Шум с «запятнанными деньгами» вызвал прекрасную сатиру Марка Твена, который, подружившись с Рокфеллерами и Генри Роджерсом, знал, что алчные бизнесмены могут быть и добросердечными благотворителями. В «Харперс уикли» он опубликовал открытое письмо от Сатаны, в котором отчитывал читателей: «Давайте раз и навсегда прекратим этот пустой разговор. Американское Бюро ежегодно принимает пожертвования от меня; так чего же ради ему отказываться от пожертвований мистера Рокфеллера? Всегда, во все века, три четверти благотворительных даров составляли «совестные деньги», в чем легко убедиться, обратившись к моим счетным книгам. Чем же тогда не угодил дар мистера Рокфеллера?»65
Публике, как всегда, хотелось видеть Рокфеллера подавленным шумихой с «запятнанными деньгами». Одна газета написала, что он «часами сидит под деревьями, которые растут вокруг его дорогостоящего дома, и размышляет над настойчивым протестом общественного мнения. Он не говорит ни с кем, только отвечает на самые неотложные вопросы»66. Правда заключалась в том, что Рокфеллер не дрогнул и не согнулся от потока негативного освещения его дара, хотя оно его и отрезвило. В июле 1905 года он появился в Баптистской церкви на Юклид-авеню в прекрасном настроении, пусть и слегка уставший, и оживленно беседовал со старыми друзьями. Он даже позволил себе пошутить в завершение речи в воскресной школе. Достав часы, он сказал толпе с лукавым блеском в глазах: «Боюсь, я говорил слишком долго. Здесь есть еще люди, которые хотели бы высказаться. Не хочу, чтобы вы сочли меня корыстным монополистом!»67 Паства ответила сердечными аплодисментами.
Глава 25Старый чудак
К завершению серии Тарбелл в 1905 году печальная слава Рокфеллера как предпринимателя все еще затмевала его зарождающуюся славу филантропа. Он продолжал нежно любить Форест-Хилл и Покантико-Хиллс, как мирные уголки, огражденные от внешнего мира. Но, если когда-то он позволял всем желающим гулять по землям этих поместий, теперь пришло время прекратить эту практику по соображениям безопасности. В 1906 году Форест-Хилл неожиданно окружила суровая железная ограда высотой восемь футов (ок. 2,5 м) и с проволочной сеткой наверху. Предосторожность была обязательной, так как Рокфеллера засыпали угрозами расправы, и он нанял для охраны детективов Пинкертона. После серии «Мак-Клюрз» он держал револьвер на тумбочке у кровати. Он почти не посещал публичных церемоний, а Сетти была так потрясена ощущением опасности, что просила его вообще прекратить выступления на публике.

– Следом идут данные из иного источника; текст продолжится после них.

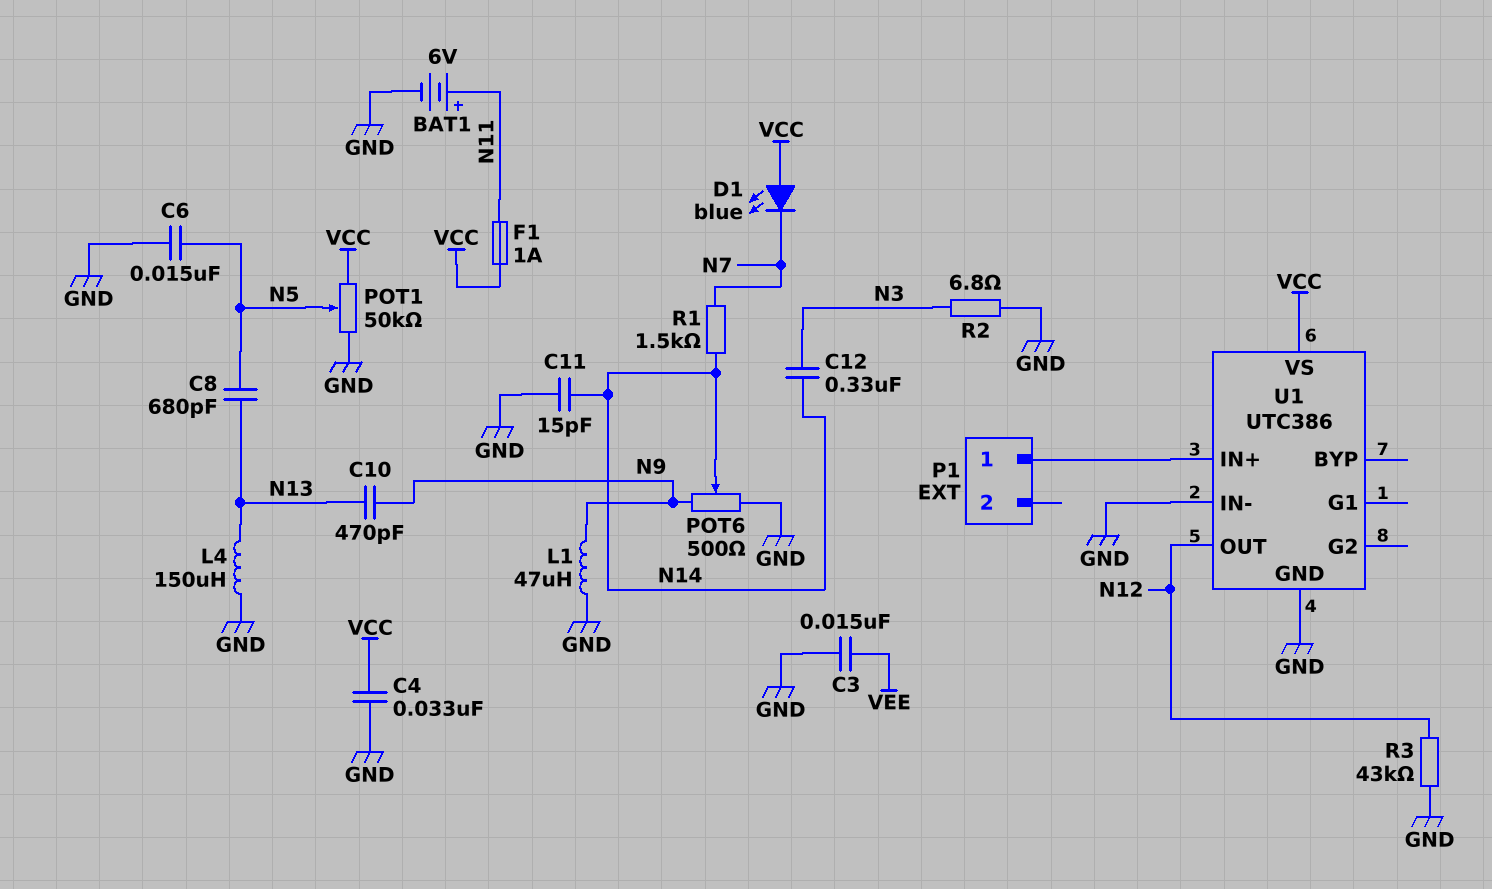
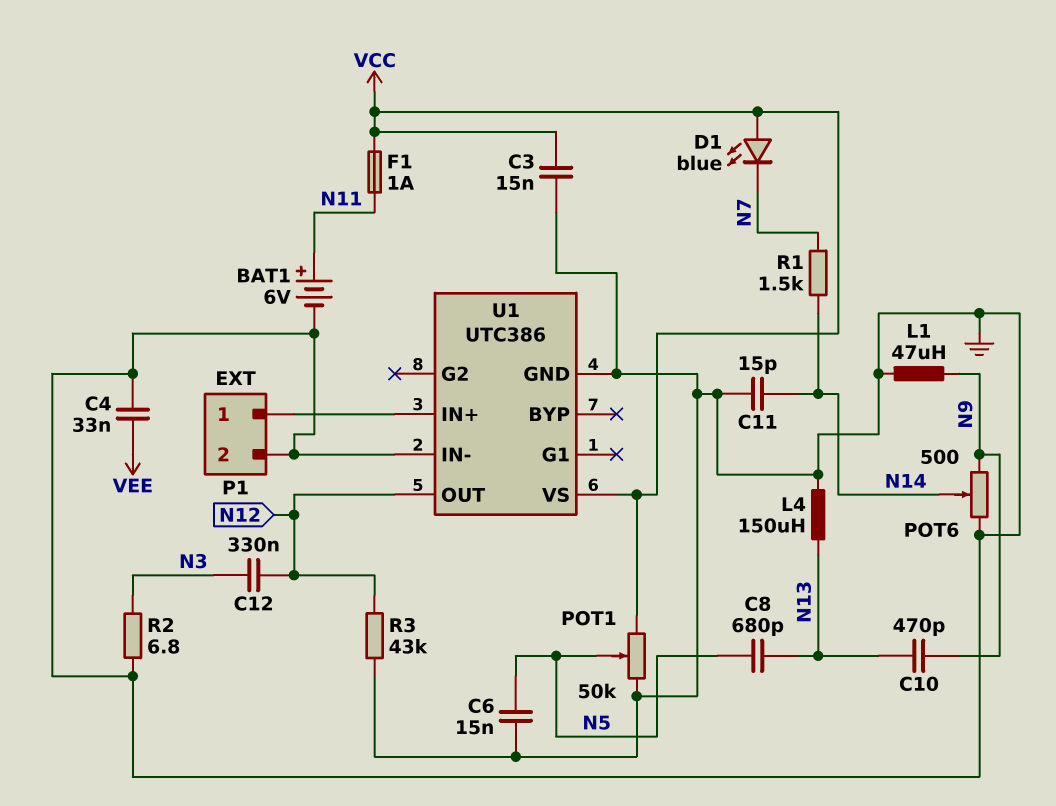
C3: 15nF (GND, VEE) -> 15nF (GND, VCC)
C4: 33nF (GND, VCC) -> 33nF (GND, VEE)
C12: 330nF (N3, N14) -> 330nF (N3, N12)
P1 pin 2: none -> GND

Но сколько бы убийц ни пряталось в тени, Рокфеллер проводил дни с самообладанием. Он не был ледяным человеком из мифов, и его сердечность с возрастом стала более ярко выраженной. Если во время публикации статей Тарбелл он был сдержаннее, около 1906 года Рокфеллер повеселел и получал удовольствие от своей отставки. Здоровье было превосходным, он сбросил мучительный груз дел и собрал великолепную команду, управляющую его благотворительными и внешними вложениями. Теперь, разменяв шестой десяток, он посмотрел первую пьесу – «Учитель музыки» – и увидел Уильяма Джилетта в роли Шерлока Холмса. Рокфеллер подписался на абонемент в филармонию и даже опробовал позолоченную ложу брата Уильяма в опере. Для скромной баптистской четы такое поведение опасно приближалось к язычеству.